Temperament und Sucht

Nun ließ die Studentenheim-Trägerorganisation ÖJAB (Österreichische Jungarbeiterbewegung) den Konsum von Alkohol und Tabak in ÖJAB-Studentenheimen in Österreich erforschen. In einer anonymen Erhebung gaben knapp 1.400 Bewohnerinnen und Bewohner (46 %) per Fragebogen Auskunft. Prof. Dr. Otto-Michael Lesch, Präsident der Österreichischen Gesellschaft für Suchtmedizin, führte die Untersuchung mit den jungen Forschern Giselle Dworschak und Dr. Matthias Unseld (MedUni Wien) durch. Die Studie berücksichtigte neben suchtmittelbezogenen Auskünften und sozialen Faktoren auch Verhaltensstile (Temperamente nach Akiskal).
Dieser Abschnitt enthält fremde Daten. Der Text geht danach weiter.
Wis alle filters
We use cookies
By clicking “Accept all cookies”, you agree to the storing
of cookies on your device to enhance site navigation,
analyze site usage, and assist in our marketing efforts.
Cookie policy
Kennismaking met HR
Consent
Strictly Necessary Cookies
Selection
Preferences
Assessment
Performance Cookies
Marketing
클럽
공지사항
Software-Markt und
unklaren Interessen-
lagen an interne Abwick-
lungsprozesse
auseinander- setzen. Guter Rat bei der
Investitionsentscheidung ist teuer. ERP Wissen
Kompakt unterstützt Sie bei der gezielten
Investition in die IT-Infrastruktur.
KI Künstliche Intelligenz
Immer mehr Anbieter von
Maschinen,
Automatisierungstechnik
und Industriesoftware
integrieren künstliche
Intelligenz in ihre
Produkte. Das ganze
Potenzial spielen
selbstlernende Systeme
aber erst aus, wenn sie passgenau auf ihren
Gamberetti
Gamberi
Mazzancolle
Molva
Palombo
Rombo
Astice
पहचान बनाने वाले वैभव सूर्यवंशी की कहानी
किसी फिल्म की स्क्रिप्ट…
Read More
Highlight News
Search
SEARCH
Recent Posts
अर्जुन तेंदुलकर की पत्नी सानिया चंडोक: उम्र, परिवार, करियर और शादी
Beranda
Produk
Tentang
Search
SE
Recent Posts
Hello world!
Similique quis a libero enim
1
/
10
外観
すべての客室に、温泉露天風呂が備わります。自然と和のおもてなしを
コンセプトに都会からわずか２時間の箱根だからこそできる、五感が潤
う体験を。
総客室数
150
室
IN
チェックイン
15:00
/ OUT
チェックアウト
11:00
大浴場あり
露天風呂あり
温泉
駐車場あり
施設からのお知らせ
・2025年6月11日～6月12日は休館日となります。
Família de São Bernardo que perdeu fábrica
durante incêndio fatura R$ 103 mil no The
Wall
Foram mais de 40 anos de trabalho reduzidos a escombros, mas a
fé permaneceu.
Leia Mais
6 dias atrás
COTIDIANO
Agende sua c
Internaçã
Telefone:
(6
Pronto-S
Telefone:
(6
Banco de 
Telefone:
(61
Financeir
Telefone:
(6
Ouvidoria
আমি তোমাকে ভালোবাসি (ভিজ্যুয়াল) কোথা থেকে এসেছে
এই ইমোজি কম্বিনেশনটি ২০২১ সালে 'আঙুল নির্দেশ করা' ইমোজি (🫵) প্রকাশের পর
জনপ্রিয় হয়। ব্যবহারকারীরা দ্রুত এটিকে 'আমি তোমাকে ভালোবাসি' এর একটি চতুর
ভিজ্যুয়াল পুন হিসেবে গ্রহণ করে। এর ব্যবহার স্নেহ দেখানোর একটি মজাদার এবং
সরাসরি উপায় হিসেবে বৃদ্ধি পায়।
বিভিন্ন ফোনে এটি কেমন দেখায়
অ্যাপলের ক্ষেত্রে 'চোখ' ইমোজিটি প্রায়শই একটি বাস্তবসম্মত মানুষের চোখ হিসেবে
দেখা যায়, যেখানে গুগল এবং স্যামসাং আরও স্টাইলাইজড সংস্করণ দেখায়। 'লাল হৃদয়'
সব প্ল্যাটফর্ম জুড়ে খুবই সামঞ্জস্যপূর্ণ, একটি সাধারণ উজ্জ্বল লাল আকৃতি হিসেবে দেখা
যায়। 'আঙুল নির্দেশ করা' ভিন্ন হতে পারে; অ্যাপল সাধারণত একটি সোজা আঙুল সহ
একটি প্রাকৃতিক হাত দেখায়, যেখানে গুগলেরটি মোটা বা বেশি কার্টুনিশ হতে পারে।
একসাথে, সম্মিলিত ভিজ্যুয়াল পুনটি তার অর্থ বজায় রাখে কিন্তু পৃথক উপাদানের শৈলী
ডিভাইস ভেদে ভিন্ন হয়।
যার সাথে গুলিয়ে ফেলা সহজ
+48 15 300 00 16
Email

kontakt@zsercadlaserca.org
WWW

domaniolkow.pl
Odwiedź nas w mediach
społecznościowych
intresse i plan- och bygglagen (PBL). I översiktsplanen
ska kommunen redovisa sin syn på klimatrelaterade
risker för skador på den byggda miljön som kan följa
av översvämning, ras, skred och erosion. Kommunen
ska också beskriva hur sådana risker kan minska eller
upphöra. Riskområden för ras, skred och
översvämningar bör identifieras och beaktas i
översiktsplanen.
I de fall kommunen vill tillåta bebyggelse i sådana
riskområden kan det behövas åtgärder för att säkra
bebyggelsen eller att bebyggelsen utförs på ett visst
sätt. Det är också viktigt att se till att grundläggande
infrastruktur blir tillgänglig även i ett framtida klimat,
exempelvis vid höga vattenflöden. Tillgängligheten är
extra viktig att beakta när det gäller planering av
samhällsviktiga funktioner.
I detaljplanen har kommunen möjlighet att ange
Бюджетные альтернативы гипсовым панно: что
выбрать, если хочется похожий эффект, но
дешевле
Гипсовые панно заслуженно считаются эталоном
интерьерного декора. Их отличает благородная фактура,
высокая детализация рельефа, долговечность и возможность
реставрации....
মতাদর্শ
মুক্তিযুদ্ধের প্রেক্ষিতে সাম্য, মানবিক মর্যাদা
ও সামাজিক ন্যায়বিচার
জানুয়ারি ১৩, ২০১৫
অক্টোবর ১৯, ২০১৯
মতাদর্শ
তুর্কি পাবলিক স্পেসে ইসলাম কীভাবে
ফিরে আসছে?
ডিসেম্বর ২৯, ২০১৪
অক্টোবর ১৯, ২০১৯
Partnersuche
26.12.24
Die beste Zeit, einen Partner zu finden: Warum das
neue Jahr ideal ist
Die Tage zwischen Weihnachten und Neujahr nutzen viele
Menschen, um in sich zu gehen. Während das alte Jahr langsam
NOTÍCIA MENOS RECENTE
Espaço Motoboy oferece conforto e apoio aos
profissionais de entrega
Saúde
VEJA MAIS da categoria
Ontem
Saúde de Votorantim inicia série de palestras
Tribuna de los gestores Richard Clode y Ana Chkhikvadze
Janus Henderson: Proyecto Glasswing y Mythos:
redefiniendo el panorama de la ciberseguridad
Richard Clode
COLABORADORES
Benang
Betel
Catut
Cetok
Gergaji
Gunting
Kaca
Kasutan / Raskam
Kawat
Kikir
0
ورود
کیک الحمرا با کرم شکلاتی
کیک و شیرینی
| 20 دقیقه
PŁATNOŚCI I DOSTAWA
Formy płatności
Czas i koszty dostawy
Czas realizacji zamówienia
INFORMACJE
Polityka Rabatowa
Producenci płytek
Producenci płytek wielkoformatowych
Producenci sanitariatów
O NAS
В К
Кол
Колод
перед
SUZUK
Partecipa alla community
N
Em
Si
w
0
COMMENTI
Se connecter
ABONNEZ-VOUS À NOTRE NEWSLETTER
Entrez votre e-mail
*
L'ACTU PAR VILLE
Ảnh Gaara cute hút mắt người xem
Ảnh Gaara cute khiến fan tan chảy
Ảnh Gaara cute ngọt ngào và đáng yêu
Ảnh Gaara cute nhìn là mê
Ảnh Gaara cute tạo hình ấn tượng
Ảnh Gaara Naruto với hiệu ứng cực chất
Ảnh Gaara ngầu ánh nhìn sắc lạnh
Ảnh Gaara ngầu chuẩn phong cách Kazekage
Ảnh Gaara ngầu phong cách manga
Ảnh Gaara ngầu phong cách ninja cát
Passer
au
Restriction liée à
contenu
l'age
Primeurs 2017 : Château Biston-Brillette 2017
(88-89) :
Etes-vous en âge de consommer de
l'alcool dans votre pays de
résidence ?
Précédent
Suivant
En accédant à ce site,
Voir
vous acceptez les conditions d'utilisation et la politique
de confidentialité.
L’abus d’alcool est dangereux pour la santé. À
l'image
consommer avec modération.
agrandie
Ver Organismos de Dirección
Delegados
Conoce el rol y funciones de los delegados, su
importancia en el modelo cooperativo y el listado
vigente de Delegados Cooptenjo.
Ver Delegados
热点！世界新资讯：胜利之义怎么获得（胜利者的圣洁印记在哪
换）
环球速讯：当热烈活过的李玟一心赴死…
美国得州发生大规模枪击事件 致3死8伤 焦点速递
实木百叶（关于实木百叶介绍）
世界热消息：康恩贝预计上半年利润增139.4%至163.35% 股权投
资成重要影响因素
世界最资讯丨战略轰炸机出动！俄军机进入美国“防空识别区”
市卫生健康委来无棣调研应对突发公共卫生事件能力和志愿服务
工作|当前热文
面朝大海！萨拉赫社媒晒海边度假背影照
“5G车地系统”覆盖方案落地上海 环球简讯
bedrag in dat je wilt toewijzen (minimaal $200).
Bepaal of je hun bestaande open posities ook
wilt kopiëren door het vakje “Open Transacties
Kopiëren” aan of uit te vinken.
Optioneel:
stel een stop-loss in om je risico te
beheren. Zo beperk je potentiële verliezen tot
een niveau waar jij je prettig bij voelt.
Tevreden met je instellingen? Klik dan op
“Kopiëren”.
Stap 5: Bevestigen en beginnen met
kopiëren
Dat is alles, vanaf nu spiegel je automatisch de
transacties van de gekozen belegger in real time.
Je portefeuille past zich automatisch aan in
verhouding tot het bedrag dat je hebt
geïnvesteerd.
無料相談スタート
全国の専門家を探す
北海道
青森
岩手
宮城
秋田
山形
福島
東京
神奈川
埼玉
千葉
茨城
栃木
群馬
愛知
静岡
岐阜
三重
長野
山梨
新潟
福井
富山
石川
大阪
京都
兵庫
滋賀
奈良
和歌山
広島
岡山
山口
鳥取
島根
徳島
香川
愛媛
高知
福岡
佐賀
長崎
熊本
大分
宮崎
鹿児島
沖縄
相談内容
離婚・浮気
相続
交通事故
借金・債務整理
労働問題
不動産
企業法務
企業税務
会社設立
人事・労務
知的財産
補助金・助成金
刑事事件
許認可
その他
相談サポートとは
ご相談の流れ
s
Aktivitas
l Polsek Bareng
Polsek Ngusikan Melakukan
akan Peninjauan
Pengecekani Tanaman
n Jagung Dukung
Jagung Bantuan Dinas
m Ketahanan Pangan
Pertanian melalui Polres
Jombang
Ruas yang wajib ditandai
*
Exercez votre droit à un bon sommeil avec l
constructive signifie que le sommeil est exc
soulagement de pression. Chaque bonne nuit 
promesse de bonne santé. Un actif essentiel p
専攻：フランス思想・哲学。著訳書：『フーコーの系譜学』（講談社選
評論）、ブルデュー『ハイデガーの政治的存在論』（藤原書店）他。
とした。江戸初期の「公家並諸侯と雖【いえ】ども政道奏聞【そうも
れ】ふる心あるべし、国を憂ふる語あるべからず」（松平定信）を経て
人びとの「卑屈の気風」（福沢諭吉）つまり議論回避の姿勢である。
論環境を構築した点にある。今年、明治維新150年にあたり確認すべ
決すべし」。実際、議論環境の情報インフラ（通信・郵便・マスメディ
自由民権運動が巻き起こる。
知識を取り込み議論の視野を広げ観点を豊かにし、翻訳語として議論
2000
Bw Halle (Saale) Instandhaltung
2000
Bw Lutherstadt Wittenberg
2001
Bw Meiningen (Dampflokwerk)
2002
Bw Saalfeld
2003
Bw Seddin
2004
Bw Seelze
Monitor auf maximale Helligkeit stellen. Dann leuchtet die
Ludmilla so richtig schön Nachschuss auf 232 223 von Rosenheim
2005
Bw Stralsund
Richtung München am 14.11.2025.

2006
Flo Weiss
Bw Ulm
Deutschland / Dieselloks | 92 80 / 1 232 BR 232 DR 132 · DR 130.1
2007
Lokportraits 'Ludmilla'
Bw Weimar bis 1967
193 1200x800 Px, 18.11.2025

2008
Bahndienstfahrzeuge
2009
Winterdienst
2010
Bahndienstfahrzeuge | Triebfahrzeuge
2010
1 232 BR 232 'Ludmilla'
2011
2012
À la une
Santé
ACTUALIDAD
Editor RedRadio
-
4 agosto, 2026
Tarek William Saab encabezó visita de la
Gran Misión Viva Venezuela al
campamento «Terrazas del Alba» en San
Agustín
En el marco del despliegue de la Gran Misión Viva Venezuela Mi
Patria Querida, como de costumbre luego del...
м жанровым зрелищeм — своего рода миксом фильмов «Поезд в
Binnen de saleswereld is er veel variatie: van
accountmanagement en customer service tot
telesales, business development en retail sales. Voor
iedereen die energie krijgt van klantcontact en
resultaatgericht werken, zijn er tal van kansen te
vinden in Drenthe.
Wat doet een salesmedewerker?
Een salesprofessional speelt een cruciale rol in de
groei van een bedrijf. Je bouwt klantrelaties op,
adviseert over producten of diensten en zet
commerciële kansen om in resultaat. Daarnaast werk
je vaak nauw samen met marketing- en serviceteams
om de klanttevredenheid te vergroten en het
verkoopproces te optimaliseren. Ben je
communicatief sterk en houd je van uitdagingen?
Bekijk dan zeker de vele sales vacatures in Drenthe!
Rund 90 Prozent der Befragten gaben an, Alkohol zu konsumieren (davon 1,3 % täglich, 26,1 % mehrmals wöchentlich). Fast ein Viertel von ihnen (21,8 % aller Befragten) sind nach dem CAGE-Score als abhängig einzustufen. 23 Prozent der Befragten rauchen. 1,8 Pozent haben im Heim damit begonnen. Nach HSI-Score sind zwei Drittel von ihnen stark nikotinabhängig, ein Drittel leicht abhängig. Heute rauchen also weniger Studenten, aber der Anteil der stark Abhängigen ist gestiegen. Im Schweregrad des Rauchverhaltens gibt es keinen Unterschied zwischen Neueingetretenen und Studenten, die schon mehrere Jahre im Heim wohnen. Cannabis hat rund ein Drittel der Befragen probiert. 2,3 Prozent konsumieren es regelmäßig. Die Auswertung nach Verhaltensstilen zeigt, dass Personen mit cyclothymem (launisch, impulsiv, risikoreich) oder irritablem (grüblerisch, übellaunig, überkritisch) Temperament anfälliger für übermäßigen Alkohol- und Tabakkonsum sind, im Gegensatz zu Personen mit depressivem (lethargisch, schwermütig, selbstzweiflerisch), hyperthymem (selbstbewusst, erfolgreich, unternehmerisch, risikoreich) oder ängstlichem (ängstlich, sorgenvoll) Temperament.